Before we dive deeper into monitoring, let's understand some basic terminologies.

  • Metric—A metric is a quantitative measure of a particular system attribute—for example, memory or CPU

  • Node or host—A physical server, virtual machine, or container where an application is running

  • QPSQueries Per Second, a measure of traffic served by the service per second

  • Latency—The time interval between user action and the response from the server—for example, time spent after sending a query to a database before the first response bit is received

  • Error rate—Number of errors observed over a particular time period (usually a second)
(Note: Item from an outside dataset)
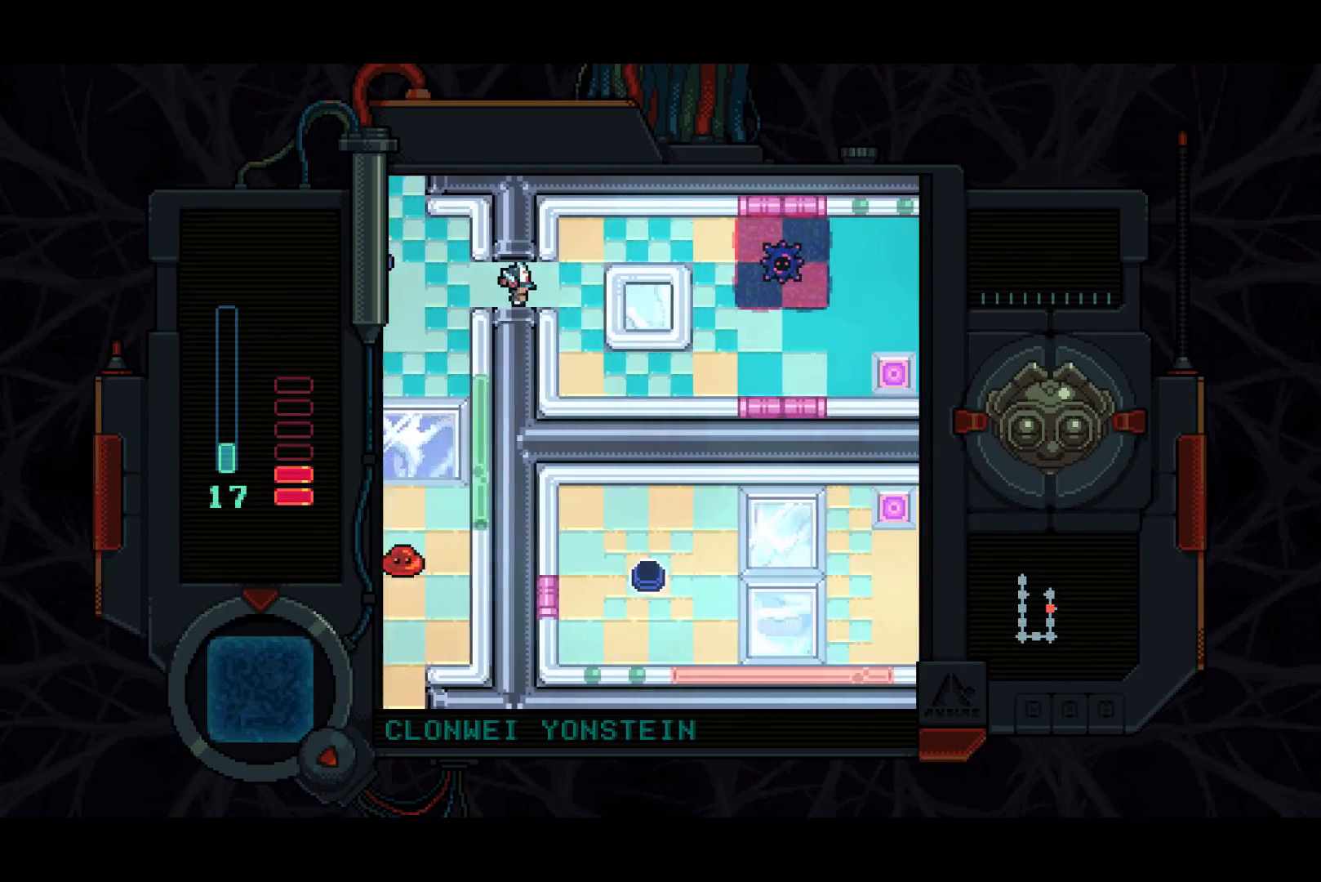
{"buttons": ["DPAD_DOWN"], "left_stick": "center", "right_stick": "center", "events": [[333, "DPAD_DOWN", "down"], [383, "DPAD_RIGHT", "up"]]}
  • Graph—In monitoring, a graph is a representation of one or more values of metrics collected over time

  • Dashboard—A dashboard is a collection of graphs that provide an overview of system health

  • Incident—An incident is an event that disrupts the normal operations of a system

  • MTTDMean Time To Detect is the time interval between the beginning of a service failure and the detection of such failure

  • MTTR—Mean Time To Resolve is the time spent to fix a service failure and bring the service back to its normal state

Before we discuss monitoring an application, let us look at the monitoring infrastructure. Following is an illustration of a basic monitoring system.

Illustration of a monitoring infrastructure

Figure 1: Illustration of a monitoring infrastructure

Figure 1 shows a monitoring infrastructure mechanism for aggregating metrics on the system, and collecting and storing the data for display. In addition, a monitoring infrastructure includes alert subsystems for notifying concerned parties during any abnormal behavior. Let's look at each of these infrastructure components:

  • Host metrics agent—A host metrics agent is a process running on the host that collects performance statistics for host subsystems such as memory, CPU, and network. These metrics are regularly relayed to a metrics collector for storage and visualization. Some examples are collectd, telegraf, and metricbeat.
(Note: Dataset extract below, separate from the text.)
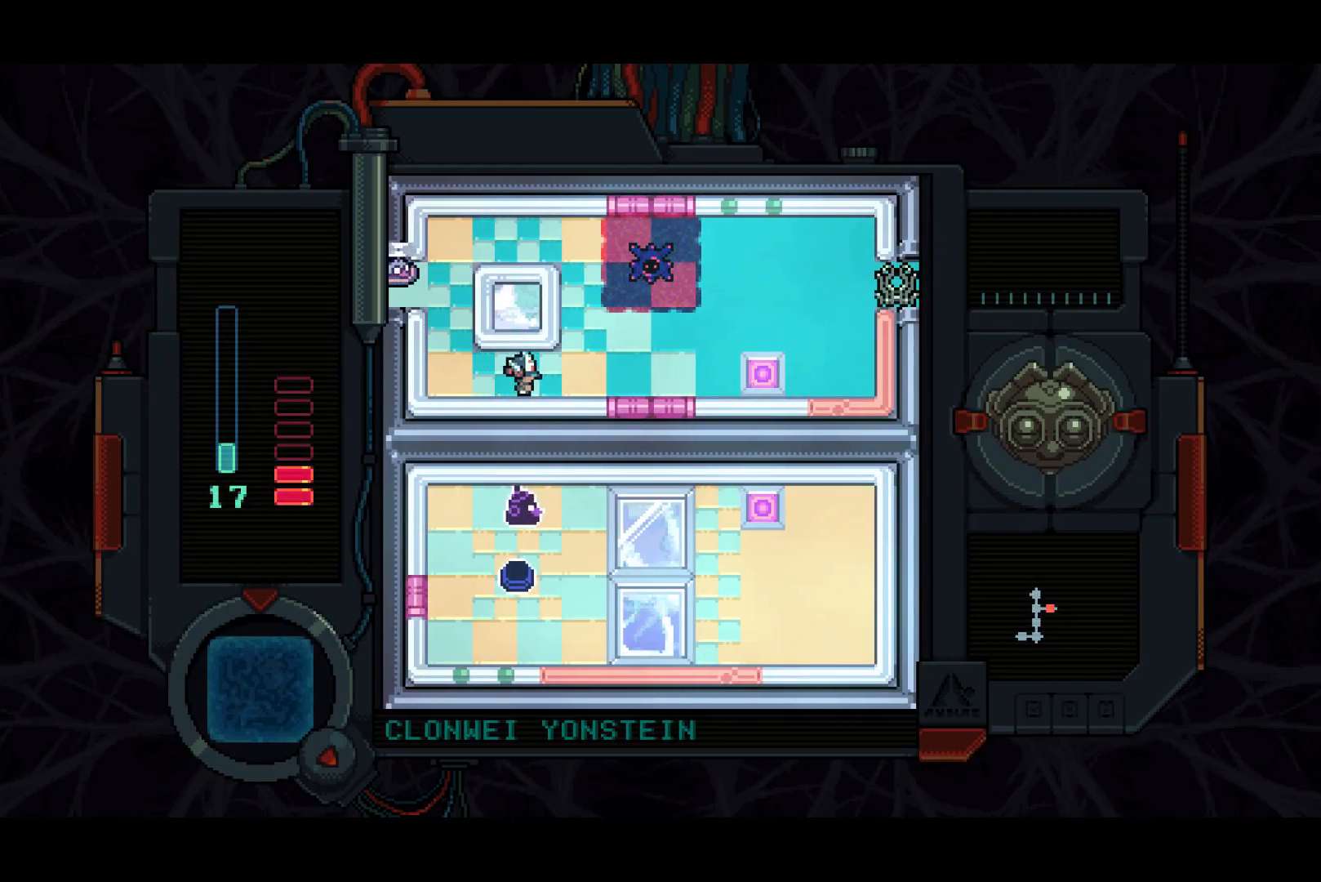
{"buttons": ["DPAD_UP"], "left_stick": "center", "right_stick": "center", "events": [[450, "DPAD_RIGHT", "up"], [450, "DPAD_UP", "down"]]}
  • Metric aggregator—A metric aggregator is a process running on the host. Applications running on the host collect service metrics using instrumentation. Collected metrics are sent either to the aggregator process or directly to the metrics collector over API, if available. Received metrics are aggregated periodically and relayed to the metrics collector in batches. An example is StatsD.

  • Metrics collector—A metrics collector process collects all the metrics from the metric aggregators running on multiple hosts. The collector takes care of decoding and stores this data on the database. Metric collection and storage might be taken care of by one single service such as InfluxDB, which we discuss next. An example is carbon daemons.

  • Storage—A time-series database stores all of these metrics. Examples are OpenTSDB, Whisper, and InfluxDB.

  • Metrics server—A metrics server can be as basic as a web server that graphically renders metric data. In addition, the metrics server provides aggregation functionalities and APIs for fetching metric data programmatically. Some examples are Grafana and Graphite-Web.

  • Alert manager—The alert manager regularly polls metric data available and, if there are any anomalies detected, notifies you. Each alert has a set of rules for identifying such anomalies. Today many metrics servers such as Grafana support alert management. We discuss alerting in detail later. Examples are Grafana and Icinga.